━━━━━ Records to process ━━━━━

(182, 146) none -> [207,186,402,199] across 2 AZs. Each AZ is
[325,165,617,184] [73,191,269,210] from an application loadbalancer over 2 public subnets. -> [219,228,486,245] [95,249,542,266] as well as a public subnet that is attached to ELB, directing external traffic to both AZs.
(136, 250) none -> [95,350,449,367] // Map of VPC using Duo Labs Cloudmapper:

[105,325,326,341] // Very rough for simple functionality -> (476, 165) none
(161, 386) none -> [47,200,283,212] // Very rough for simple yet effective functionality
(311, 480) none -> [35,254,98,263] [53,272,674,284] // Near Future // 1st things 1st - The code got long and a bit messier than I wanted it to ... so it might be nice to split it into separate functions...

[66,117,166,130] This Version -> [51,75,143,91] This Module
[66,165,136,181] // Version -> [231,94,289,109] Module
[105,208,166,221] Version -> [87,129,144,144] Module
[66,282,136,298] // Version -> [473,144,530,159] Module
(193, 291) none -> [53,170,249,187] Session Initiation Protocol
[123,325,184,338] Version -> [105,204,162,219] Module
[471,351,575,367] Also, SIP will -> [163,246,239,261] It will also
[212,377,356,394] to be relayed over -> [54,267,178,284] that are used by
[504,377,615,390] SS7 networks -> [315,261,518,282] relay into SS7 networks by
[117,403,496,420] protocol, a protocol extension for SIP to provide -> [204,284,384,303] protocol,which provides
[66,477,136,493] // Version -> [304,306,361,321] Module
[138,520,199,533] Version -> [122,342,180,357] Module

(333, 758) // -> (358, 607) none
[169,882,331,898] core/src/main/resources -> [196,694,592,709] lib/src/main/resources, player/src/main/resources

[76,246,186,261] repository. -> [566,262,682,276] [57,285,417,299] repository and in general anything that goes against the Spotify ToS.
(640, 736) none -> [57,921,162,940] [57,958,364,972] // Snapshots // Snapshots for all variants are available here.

━━━━━

Task
From the line holding "[138,520,199,533] Version ->" to the final line of the data, output each line exactly and nothing more.

Solution to the problem
[138,520,199,533] Version -> [122,342,180,357] Module

(333, 758) // -> (358, 607) none
[169,882,331,898] core/src/main/resources -> [196,694,592,709] lib/src/main/resources, player/src/main/resources

[76,246,186,261] repository. -> [566,262,682,276] [57,285,417,299] repository and in general anything that goes against the Spotify ToS.
(640, 736) none -> [57,921,162,940] [57,958,364,972] // Snapshots // Snapshots for all variants are available here.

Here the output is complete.